Standard Terms and Conditions of Service Supply

Definitions.

In these conditions the following terms shall have the following meanings:

‘Company’ Presteen B Ltd

‘Contract’ Any Contract for the supply of Services by the Company to the Client.

‘Client’ The Client of the Company.

‘Services’ Any Services forming the subject of this Contract.

These conditions shall be incorporated in the Contract to the exclusion of any
terms or conditions stipulated or referred to by the Client.

Fees.

Service fees and associated expenses are payable and will be charged by The Company at the charge out rate per hour, whilst engaged at meetings either in person or by telephone, and for any agents time used as a direct result of the consultancy. This will also include mileage at the mileage rate per mile and a travelling cost plus any other travel or miscellaneous expenses incurred.

Fees exclude VAT and any other taxes or duties which will be charged at the rate or rates applicable at the date of invoice from the Company to the Client.

Legality

The Company Ltd will not knowingly undertake investigations that will be in breach of any laws.

Confidentiality.

The Company Ltd will never disclose client information without being served the proper legal instrument that The Company Ltd must comply with, unless the client expressly wishes us to release any such information to a third party. In the absence of such an instrument, or client authority to release information pertaining to a client’s investigations, The Company Ltd considers all client materials, identity data, and all material relating to client investigations as highly confidential.
* * * *
__TASK DETAILS__: From the service terms and conditions above, set down the part that opens with the words containing "Definitions." and closes with "by the Company to the Client.", word for word.

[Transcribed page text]
* * * *
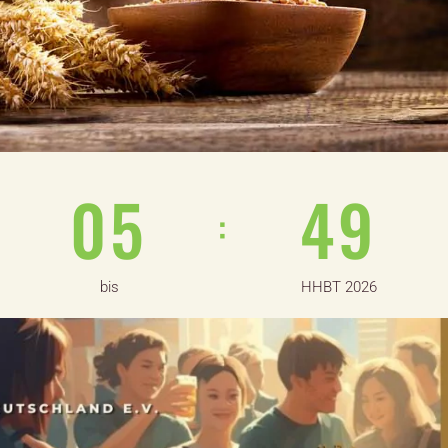
0
5
4
9
:
:
bis
HHBT 2026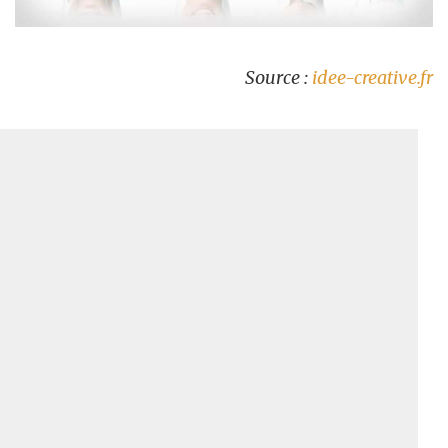
Source :
idee-creative.fr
* * * *
__THE ANSWER__:
Definitions.

In these conditions the following terms shall have the following meanings:

‘Company’ Presteen B Ltd

‘Contract’ Any Contract for the supply of Services by the Company to the Client.